Learning from failures

April 7, 2019 3-minute read

Root Cause Analysis • Learning From Failure

I am human, and as a result of being one, I do mistakes. I try really hard to avoid mistakes, but doing mistakes is mostly inevitable, so I compromise on trying to do each mistake only once. It is really hard not to repeat mistakes, but there is a mechanism that helps avoiding repeating mistakes.

One way of reducing the likelihood of mistakes is automating tasks, and another way is creating processes. I might cover them in future posts, but this time I want to cover what to do after the failure had accord.

Photo by Nick Youngson CC BY-SA-3.0 on Alpha Stock Images

Once a failure had happened, there is an opportunity to learn. In order to learn, two things should be in place before the learning can take place.

Blameless environment

Jason Smale had written a great post about it in the past, go and read it. In essence, it point to importance of having a culture that can look at failures without finger pointing, and looking at what decisions, systems and actions that were taken led to the issue at hand. The same approach can be applied to decisions and actions taken by a person not involving others. When one says “I failed cause I am stupid” it is not helpful, and does not lead to learning and growth. Looking at your chain of thought at the time of action or decision and identifying what went wrong, or at what checkpoint you could have reversed the wrong path would allow for improving for the next time a similar situation will rise.

Honesty

Once the setting allows for blameless environment people and more likely to be honest about what actions or decisions where taken by them. This is a crucial key point in the learning path. When people feel safe and are sure no one will judge them, the truth seems like the natural outcome. We should encourage and celebrate when our environment praises honesty.

The process

Identify and describe clearly the fault/problem.
Establish a timeline (history of events) from normal situation until the fault/problem.
Distinguish between the root cause and causal factors
Establish a causal graph between the root cause and the fault/problem
Identify preventive and corrective actions
Implement the preventive and corrective actions

This process is widely used in domains such as IT operations, telecommunications, industrial process control, accident analysis, medicine, healthcare industry and so on. It can of course be used in other domains as well, as one sees fit.

Let’s look at a real-world case.

Real world case

On January 29, 2018 wikipedia was down for 8 minutes. Here is the root cause analysis document.

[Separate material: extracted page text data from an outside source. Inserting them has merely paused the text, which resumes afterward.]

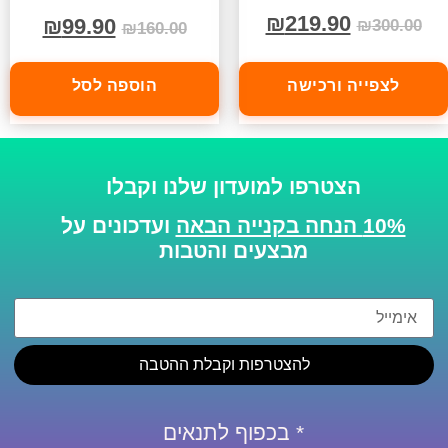
₪
219.90
₪
99.90
₪
300.00
₪
160.00
לצפייה ורכישה
הוספה לסל
הצטרפו למועדון שלנו וקבלו
10% הנחה בקנייה הבאה
ועדכונים על
מבצעים והטבות
להצטרפות וקבלת ההטבה
* בכפוף לתנאים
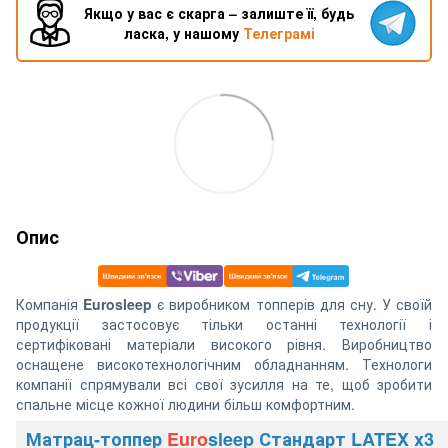
Якщо у вас є скарга – залиште її, будь
ласка, у нашому
Телеграмі
Опис
Компанія
Eurosleep
є виробником топперів для сну. У своїй
продукції застосовує тільки останні технології і
сертифіковані матеріали високого рівня. Виробництво
оснащене високотехнологічним обладнанням. Технологи
компанії спрямували всі свої зусилля на те, щоб зробити
спальне місце кожної людини більш комфортним.
Матрац-топпер
Euro
sleep Стандарт LATEX x3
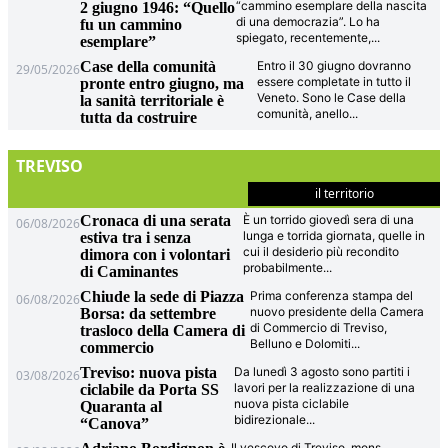
“cammino esemplare della nascita
2 giugno 1946: “Quello
di una democrazia”. Lo ha
fu un cammino
spiegato, recentemente,
...
esemplare”
Case della comunità
Entro il 30 giugno dovranno
29/05/2026
essere completate in tutto il
pronte entro giugno, ma
Veneto. Sono le Case della
la sanità territoriale è
comunità, anello
...
tutta da costruire
TREVISO
il territorio
Cronaca di una serata
È un torrido giovedì sera di una
06/08/2026
lunga e torrida giornata, quelle in
estiva tra i senza
cui il desiderio più recondito
dimora con i volontari
probabilmente
...
di Caminantes
Chiude la sede di Piazza
Prima conferenza stampa del
06/08/2026
nuovo presidente della Camera
Borsa: da settembre
di Commercio di Treviso,
trasloco della Camera di
Belluno e Dolomiti
...
commercio
Treviso: nuova pista
Da lunedì 3 agosto sono partiti i
03/08/2026
lavori per la realizzazione di una
ciclabile da Porta SS
nuova pista ciclabile
Quaranta al
bidirezionale
...
“Canova”
Il vescovo di Treviso, mons.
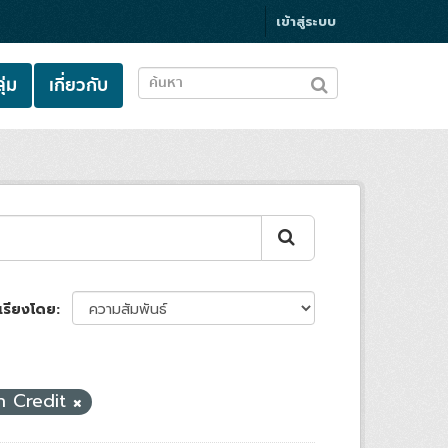
เข้าสู่ระบบ
ุ่ม
เกี่ยวกับ
เรียงโดย
n Credit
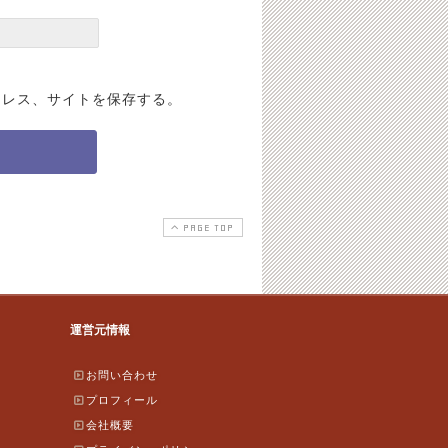
ドレス、サイトを保存する。
PAGE TOP
運営元情報
お問い合わせ
プロフィール
会社概要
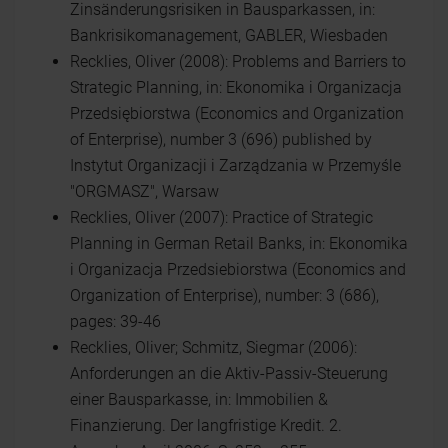
Zinsänderungsrisiken in Bausparkassen, in:
Bankrisikomanagement, GABLER, Wiesbaden
Recklies, Oliver (2008): Problems and Barriers to
Strategic Planning, in: Ekonomika i Organizacja
Przedsiębiorstwa (Economics and Organization
of Enterprise), number 3 (696) published by
Instytut Organizacji i Zarządzania w Przemyśle
"ORGMASZ", Warsaw
Recklies, Oliver (2007): Practice of Strategic
Planning in German Retail Banks, in: Ekonomika
i Organizacja Przedsiebiorstwa (Economics and
Organization of Enterprise), number: 3 (686),
pages: 39-46
Recklies, Oliver; Schmitz, Siegmar (2006):
Anforderungen an die Aktiv-Passiv-Steuerung
einer Bausparkasse, in: Immobilien &
Finanzierung. Der langfristige Kredit. 2.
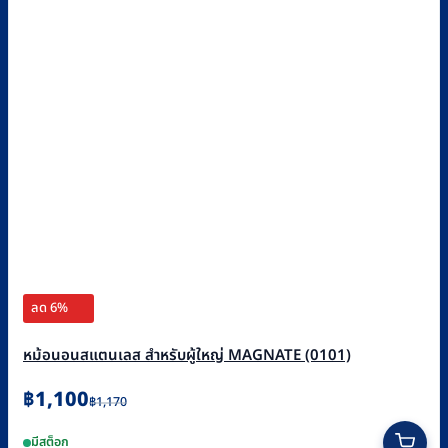
ลด 6%
หม้อนอนสแตนเลส สำหรับผู้ใหญ่ MAGNATE (0101)
Original
Current
฿
1,100
฿
1,170
price
price
มีสต็อก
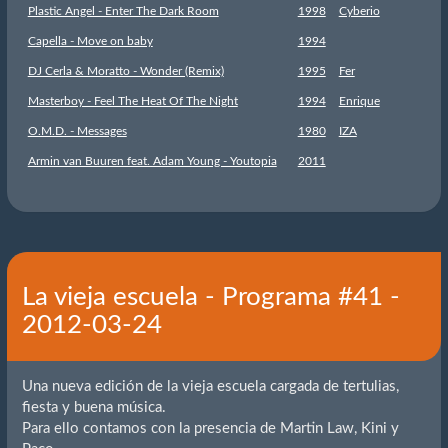
Plastic Angel - Enter The Dark Room
1998
Cyberio
Capella - Move on baby
1994
DJ Cerla & Moratto - Wonder (Remix)
1995
Fer
Masterboy - Feel The Heat Of The Night
1994
Enrique
O.M.D. - Messages
1980
IZA
Armin van Buuren feat. Adam Young - Youtopia
2011
La vieja escuela - Programa #41 -
2012-03-24
Una nueva edición de la vieja escuela cargada de tertulias,
fiesta y buena música.
Para ello contamos con la presencia de Martin Law, Kini y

In the case the fault is clearly described, and in non-technical words it means wikipedia was unavailable for 8 minutes. Then, a clear timeline is presented, with decisions and actions clearly outlined. In this case there were no real causal factors to confuse the investigation. The causal graph between the root cause and the fault is vivid, and the link between the actions and the site failure are direct. At last, there is a conclusion, and further actionable to implement, tracked in a ticketing system, to follow-up on execution. In this case, non of them are implemented at the time of this writing.

Applying to decision making

The case described above is a classic engineering root cause analysis. I use the same process for identifying root causes for wrong decisions I take, and for other mistakes done. This process helps a lot in learning from the fault and helps prevent the fault from reoccurring in the future.